Actually, it goes back even further than that.
First ADB computer was the IIGS (and ALL ADB keyboards have the "power" button), and it had its own keyboard (you can certainly use it with no issues at all on any ADB Mac, but that keyboard was only sold for the IIGS). And it didn't have soft power, just a switch on the rear. It was the RESET button (the 8-bit Apple II usage model being dependent on being able to easily (partially, anyway) reset the machine with a Ctrl-Reset sequence, and fully reboot with OA-Ctrl-Reset - more on that later).
The Macintosh II, several months later, was the first machine to actually use that button for power. (Although, it was intended from the beginning as a power button - ADB even has a dedicated pin for that - just that the first Apple product to have it, didn't use it as that.) And, any ADB Mac, you can do Cmd-Ctrl-Power (or I think it even works on USB ones, even x86 - I'd try it on my MBPR, but I don't want to do a hard reboot right now) and get an instant reboot.
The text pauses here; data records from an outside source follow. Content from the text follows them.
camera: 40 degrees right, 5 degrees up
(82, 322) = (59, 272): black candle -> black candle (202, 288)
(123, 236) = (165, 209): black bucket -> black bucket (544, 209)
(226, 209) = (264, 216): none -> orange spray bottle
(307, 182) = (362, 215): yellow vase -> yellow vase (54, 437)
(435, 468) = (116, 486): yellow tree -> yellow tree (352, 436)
So, that power key isn't just Mac legacy, it's Apple II legacy, straight back to 1977 (and, actually, any Apple I keyboard needed to have a reset key, too, so even though Apple didn't have an official keyboard (although they recommended a specific Datanetics part), it goes back to the Apple I, in 1976).
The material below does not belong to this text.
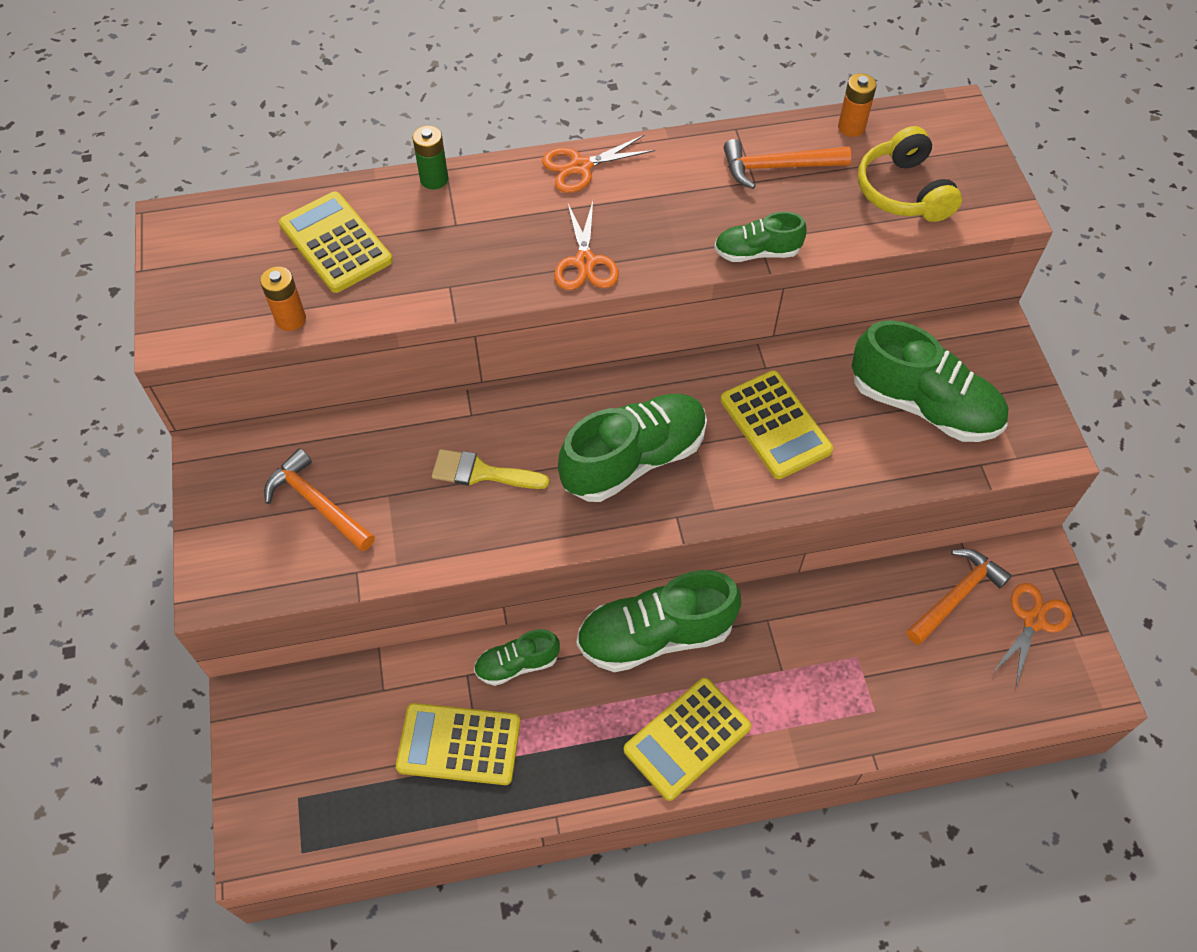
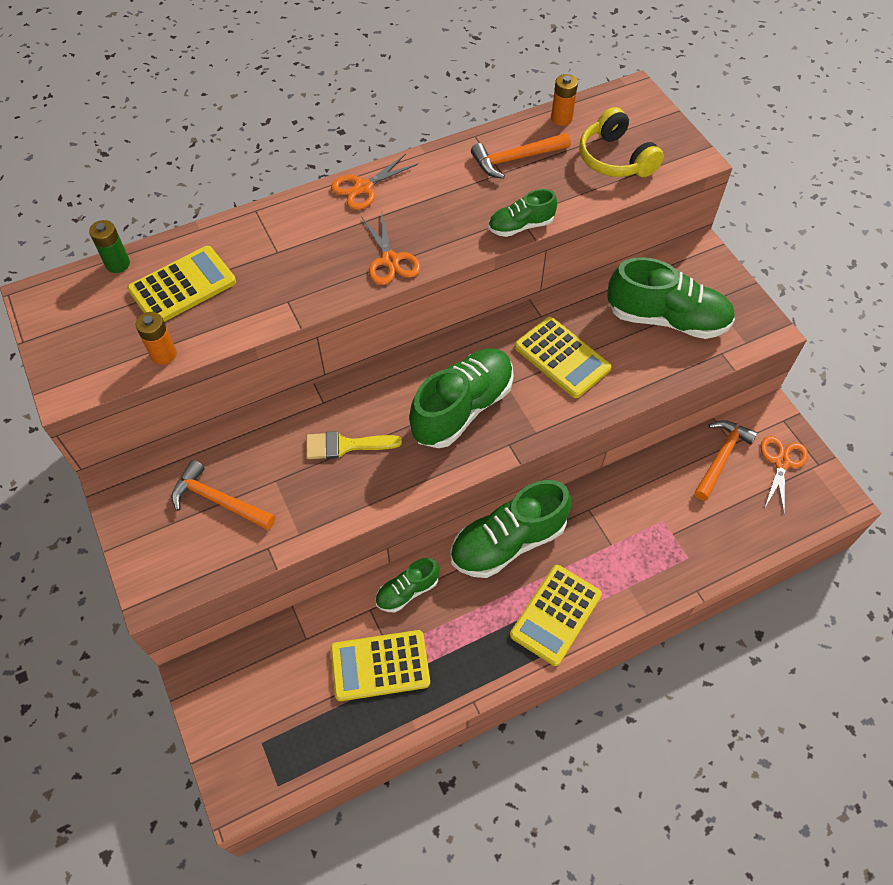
camera: 15 degrees left, 0 degrees up
(335, 243) = (182, 286): yellow calculator -> yellow calculator turned 105 degrees clockwise
(434, 179) = (248, 220): green battery -> green battery (118, 264)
Speaking of Cmd, and power being the reset key... notice how every ADB keyboard, and quite a few earlier USB Mac keyboards, has an Apple logo on the Cmd key? That's not a gratuitous logo (well, it is gratuitous on the USB keyboards). It's for Apple IIGS compatibility - see, by the time the IIGS came out, a lot of software referenced the Open Apple key for keyboard shortcuts. So, when the Apple II and Mac lines were unified as far as peripherals, Open Apple became Command, Closed Apple became Option (although the logo never appeared on that key). And, the Open Apple and Closed Apple keys? They appeared on the Apple II line in the //e, in 1983, albeit implemented in a rather quirky way - they were actually tied to the joystick buttons 0 and 1 (so that nothing keyboard-related had to be changed, the Apple II keyboard subsystem really having descended from early ASCII terminal keyboards, and not the modern OS-handled modifier setup - for instance, Ctrl isn't handled by the OS or ROM, it actually shifts the entire keyboard down by 0x40 and ignores shift, IIRC - so Ctrl-G (ASCII 0x47) becomes BEL, or ASCII 0x7). But, those buttons came from the Apple /// - meaning that the Apple logo being on the Cmd key is a bit of 1980 legacy (although you could argue that it's 1983, because no Apple /// software runs on the II).